**WHAT YOU NEED TO DO**
With pictures removed, output every record below exactly as written.

**INFORMATION SHOWN**
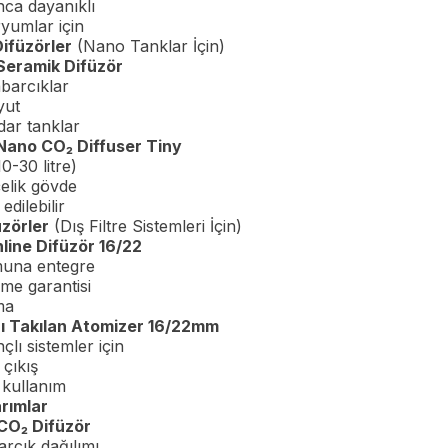
ca dayanıklı
yumlar için
ifüzörler
(Nano Tanklar İçin)
Seramik Difüzör
abarcıklar
yut
dar tanklar
Nano CO₂ Diffuser Tiny
0-30 litre)
elik gövde
dilebilir
üzörler
(Dış Filtre Sistemleri İçin)
line Difüzör 16/22
muna entegre
e garantisi
ma
rı Takılan Atomizer 16/22mm
lı sistemler için
 çıkış
 kullanım
rımlar
CO₂ Difüzör
arcık dağılımı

**EXERCISE ANSWER**
ca dayanıklı
yumlar için
ifüzörler
(Nano Tanklar İçin)
Seramik Difüzör
abarcıklar
yut
dar tanklar
Nano CO₂ Diffuser Tiny
0-30 litre)
elik gövde
dilebilir
üzörler
(Dış Filtre Sistemleri İçin)
line Difüzör 16/22
muna entegre
e garantisi
ma
rı Takılan Atomizer 16/22mm
lı sistemler için
 çıkış
 kullanım
rımlar
CO₂ Difüzör
arcık dağılımı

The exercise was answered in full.